I'm really choking at the irony of every point you try and make. Critical thinking and comprehension is key, use it to avoid falling into the same category of irrational person you're looking down on. Instead of answering a question with another question, try and extrapolate over the correlation you made. Exclusives aren't magically better than non exclusive games, if so why? The benefits afforded to being exclusive are easier optimisation and somewhat reduced development times, but this really doesn't shape the diversity of a game, or make it vastly different experience. What you're correlating in terms of the most anticipated games and exclusives is specific to 1st party exclusives, a distinction which obviously needs to be made. 

First party exclusives benefit from the ambitions of the platform holders/publishers (sony/microsoft/nintendo) not operating primarily as a software business. Their concern is producing system selling software, shifting hardware in the process and catering to a wide userbase. As a result developers generally get given more freedom and strive for the highest quality, but this of course doesn't garauntee quality. However what the OP is talking about is all games (3rd party) being made for one platform in mind. Which is why I posed, what is to gain? EA  publishing and developing  Battlefront II for the PS4 wouldn't have made it any less of a cash grab. FFXIII being made exclusively for PS3 wouldn't have made it any less linear. Titanfall 2 and Rise of the Tomb Raider managed to surpass their (timed) exclusive predecessors on metacritic. Meanwhile being exclusive didn't save The Order/Rise, or magically make Knack next the Mario. 

By all means, maybe you have a point that I've missed but you're going to have to make it. And more than a loose correlation this time.

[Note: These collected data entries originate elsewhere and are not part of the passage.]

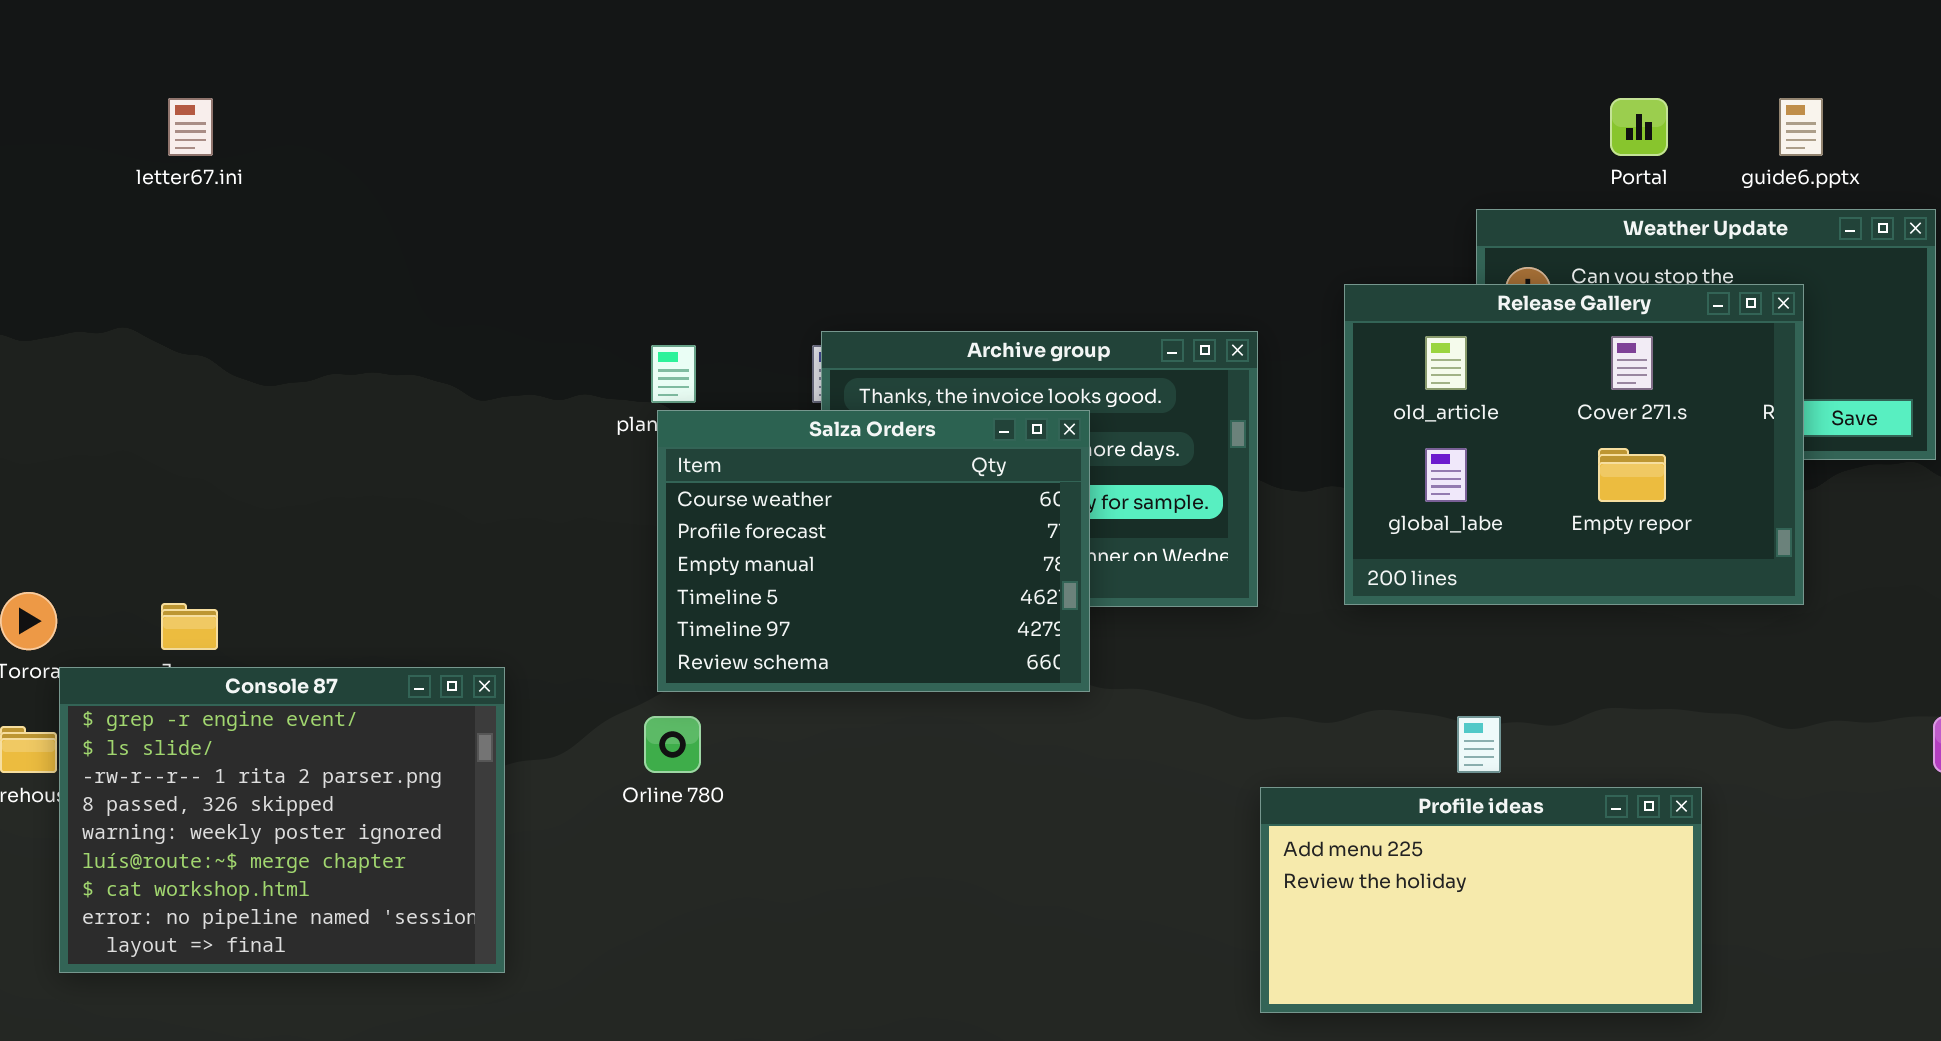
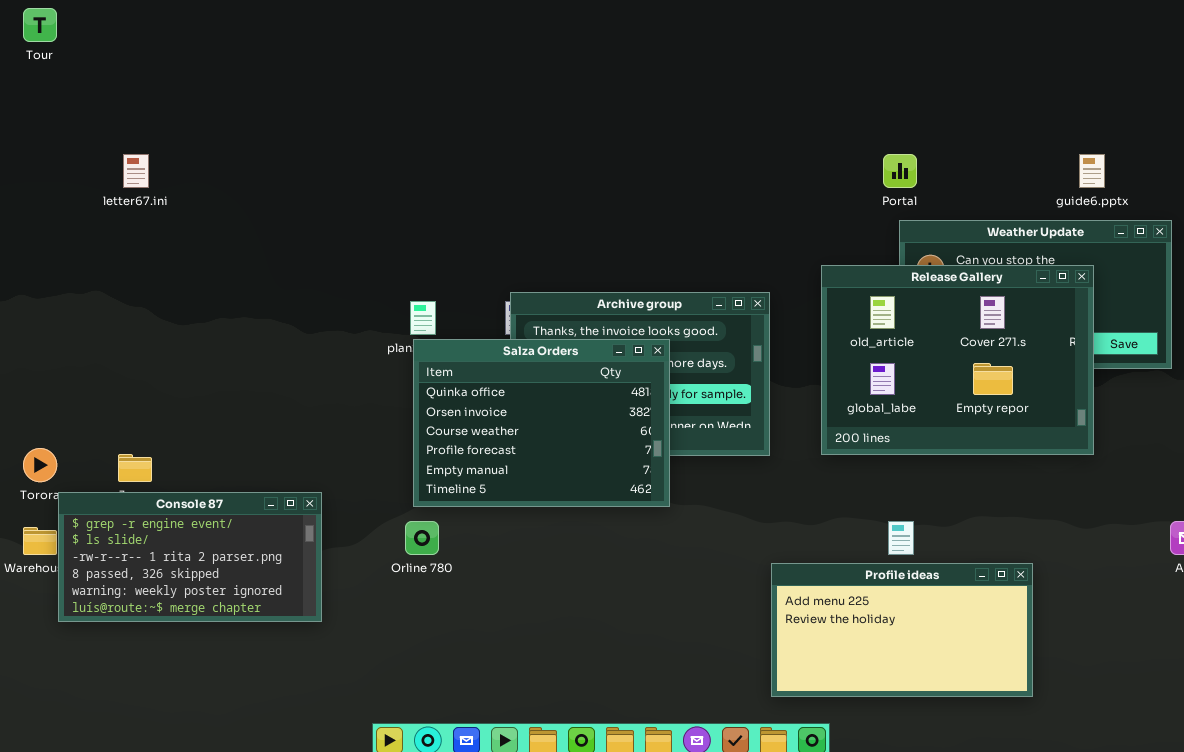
Portal: [1610,98,1668,156] -> [883,154,917,188], moved
Salza Orders: [657,410,1090,692] -> [413,339,670,507], scrolled up 2 rows
Console 87: [59,667,505,973] -> [58,492,322,622], resized

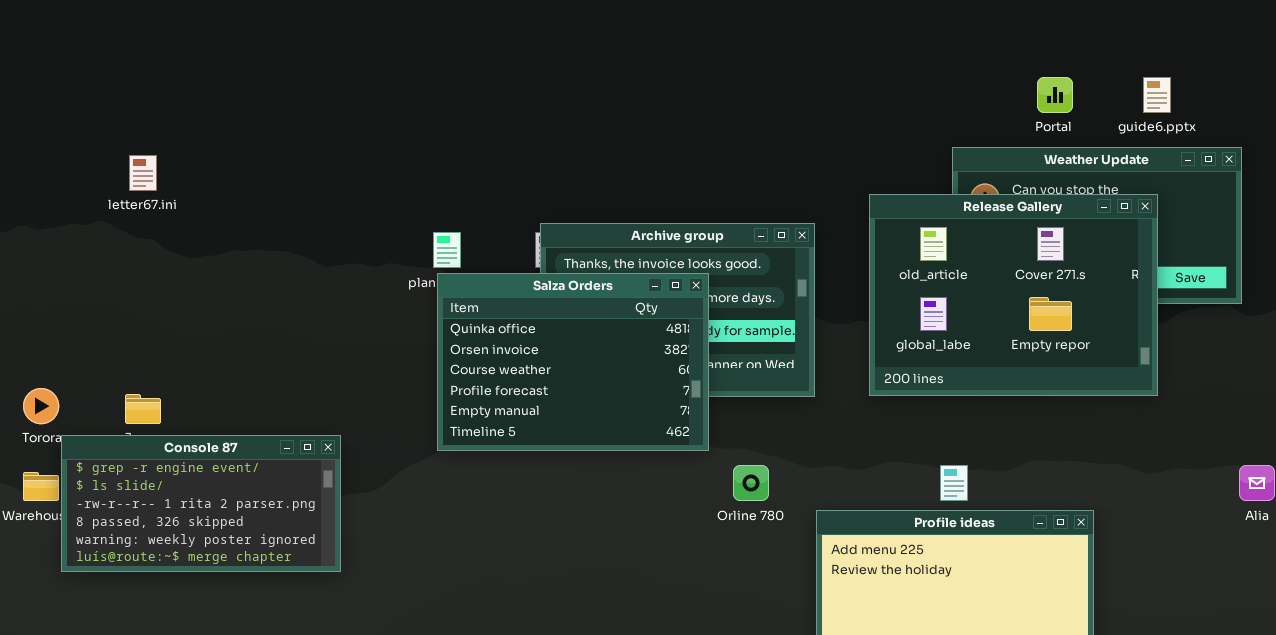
letter67.ini: [123,154,149,188] -> [129,155,157,191], moved
Portal: [883,154,917,188] -> [1037,77,1073,113], moved
Orline 780: [405,521,439,555] -> [733,465,769,501], moved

You re seriously suggesting, a platform holder is not inclined to make sure that games to bolster his product(s) are of a certain quality and speak to a wider audience? Ok, looking at what MS is doing the past decades, i can emphasize... a little.

 

 

However what the OP is talking about is all games (3rd party) being made for one platform in mind. "

 

Thats the assumption you made...

 

 

Ka-pi96 said: 
AlfredoTurkey said: 

If it "ruins" gaming, than how did the NES and PS2 exist and kick so much ass? Having exclusives makes gaming more exciting and interesting. It gives each platform an identity and makes each one worth owning. 

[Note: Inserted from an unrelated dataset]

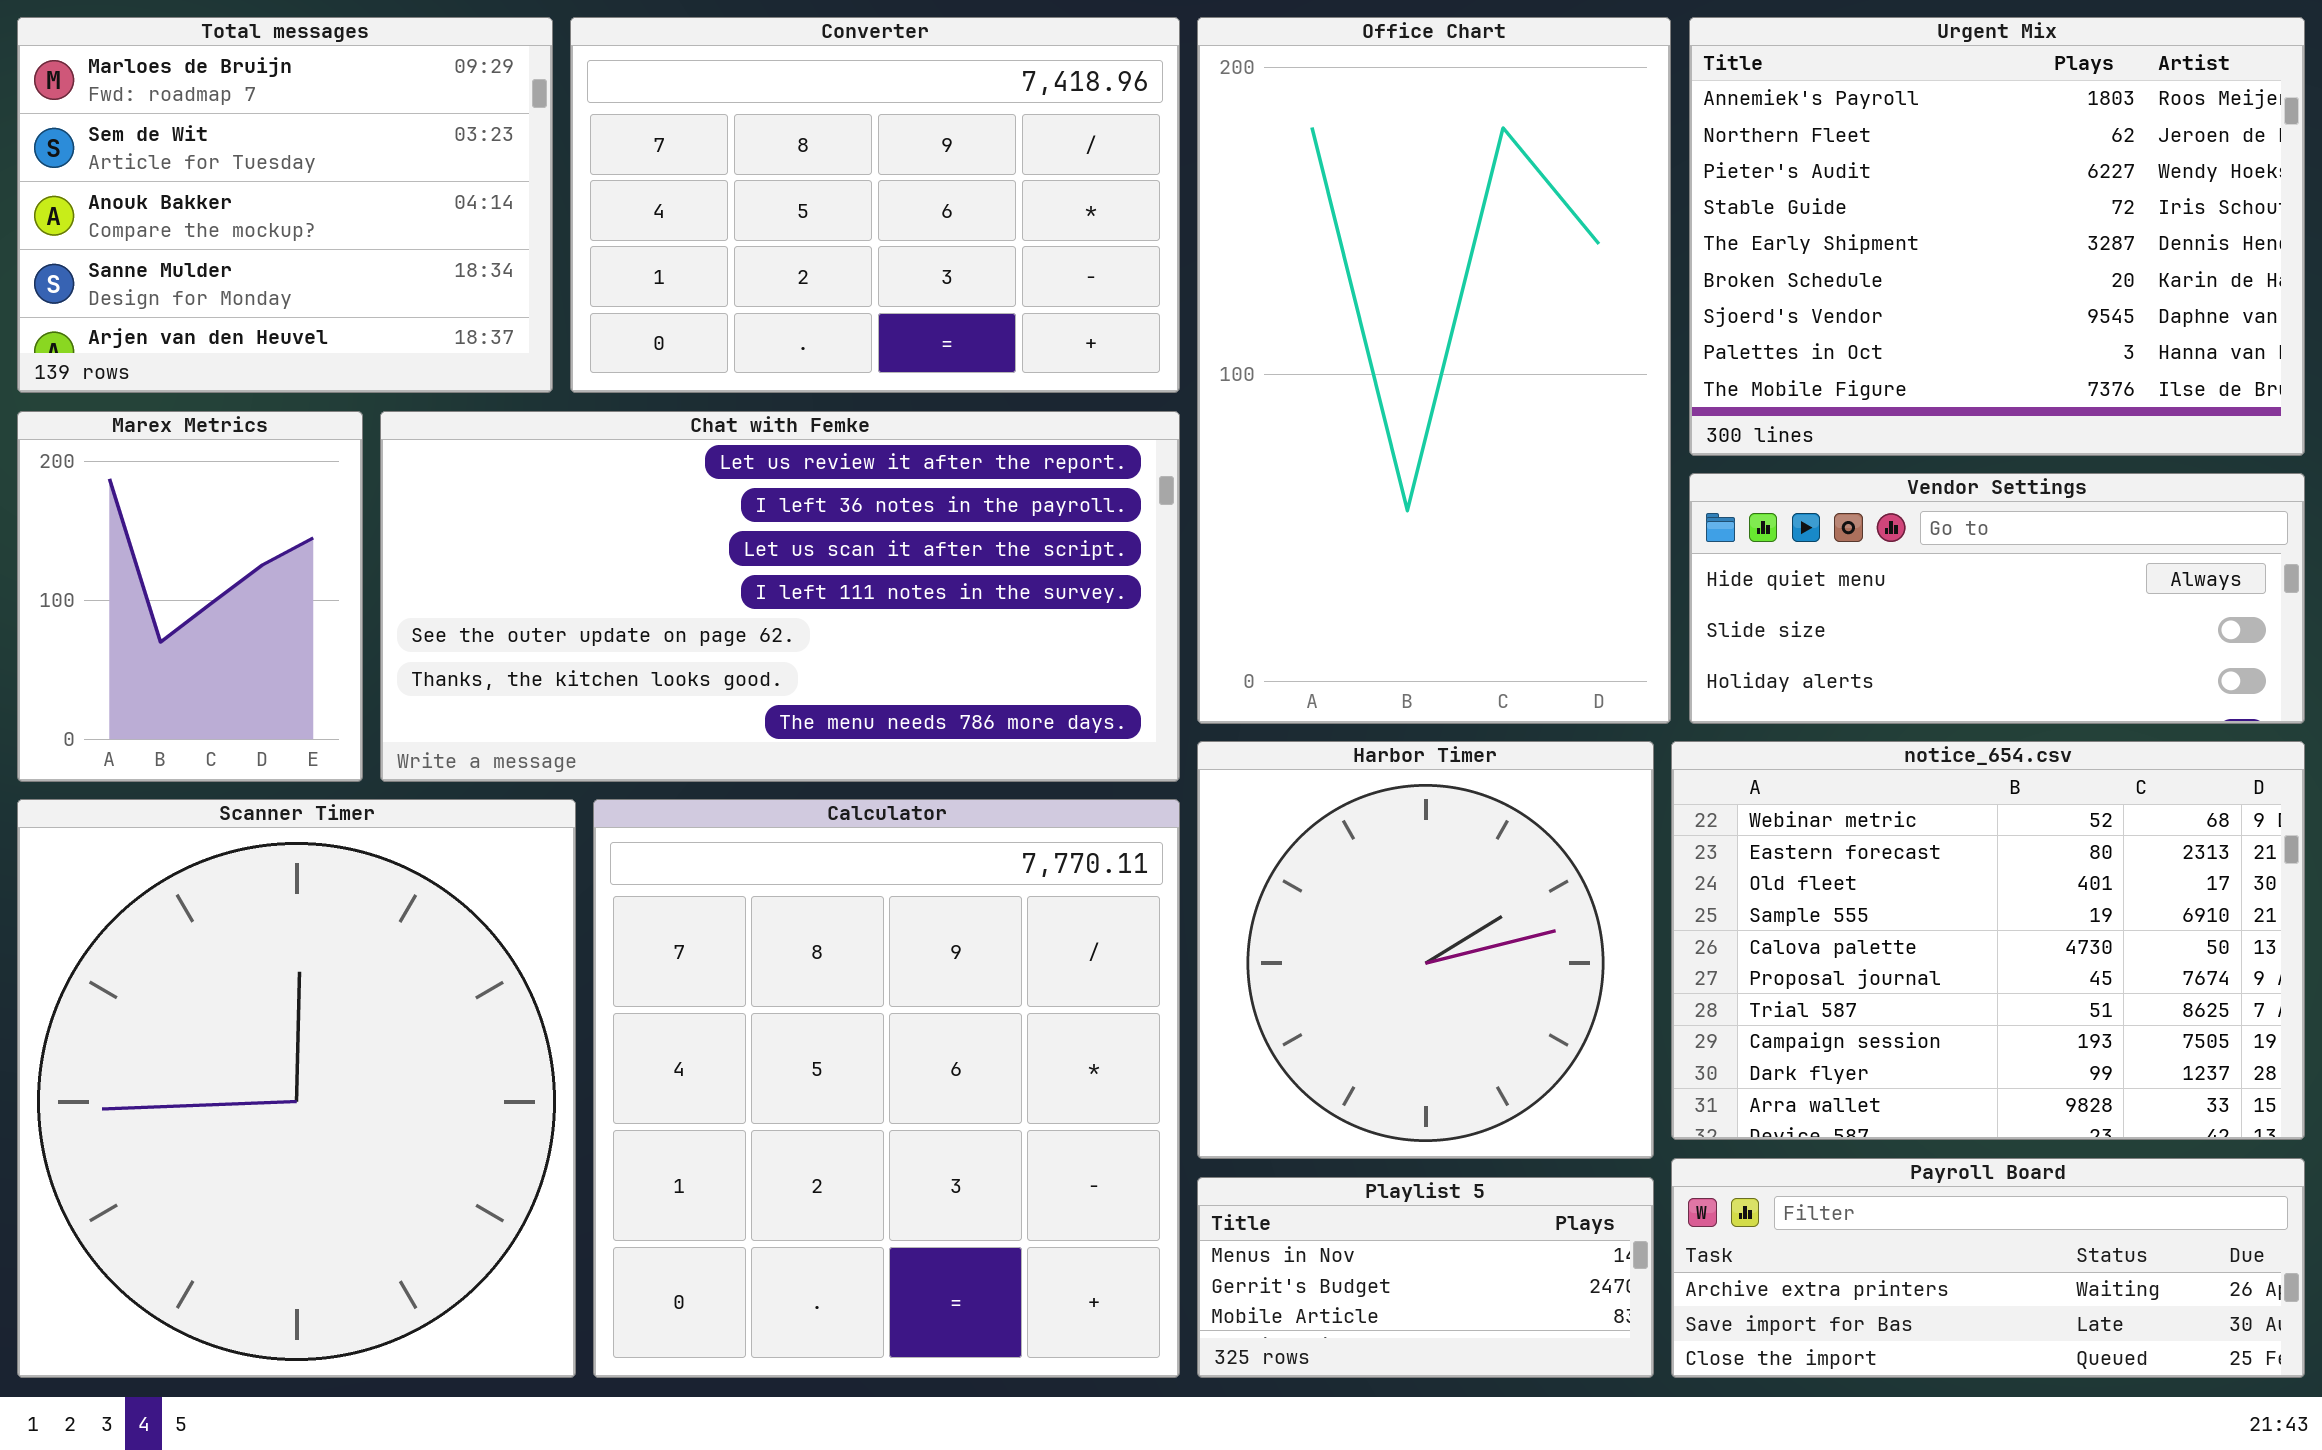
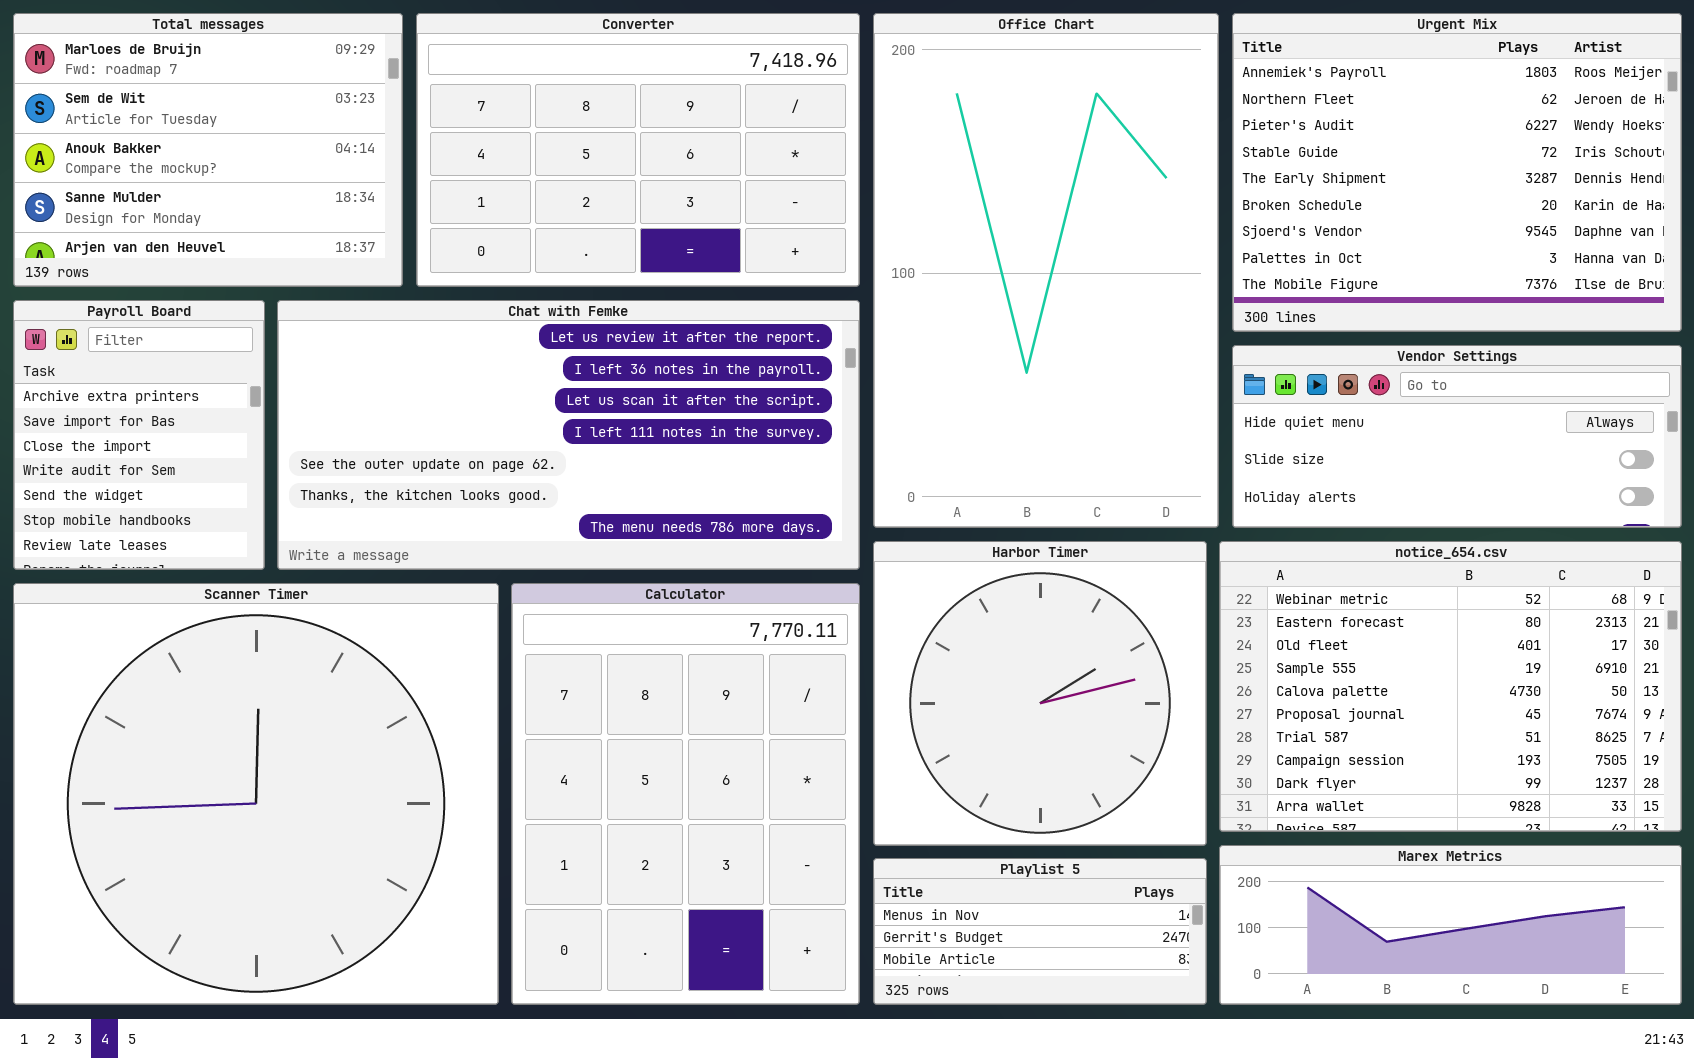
Marex Metrics: [17,411,363,782] -> [1219,845,1682,1005], moved, resized
Scanner Timer: [17,799,576,1378] -> [13,583,499,1005], resized
Calculator: [593,799,1180,1378] -> [511,583,860,1005], resized
Payroll Board: [1671,1158,2305,1378] -> [13,300,265,570], moved, resized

A bit contradictory to use NES/PS2 as examples and then say exclusives "makes each one worth owning" no? That's easily two generations where there was only 1 console worth owning.

And I dunno about NES (before my time and I wouldn't play anthing that dated now either) but the PS2 was good because of the games on it. If all those games had released on Xbox/Gamecube & PC as well the gen would have been better, not worse.Them being exclusive didn't make them good, it just meant people had no choice about what hardware to use in order to play those games. Games are always better if you're playing them on hardware you like instead of hardware you think is a piece of shit.

You dont think competition is good? Everybody deserves to be a winner. So everone can be as lazy as Microsoft and become as fat as Gaben.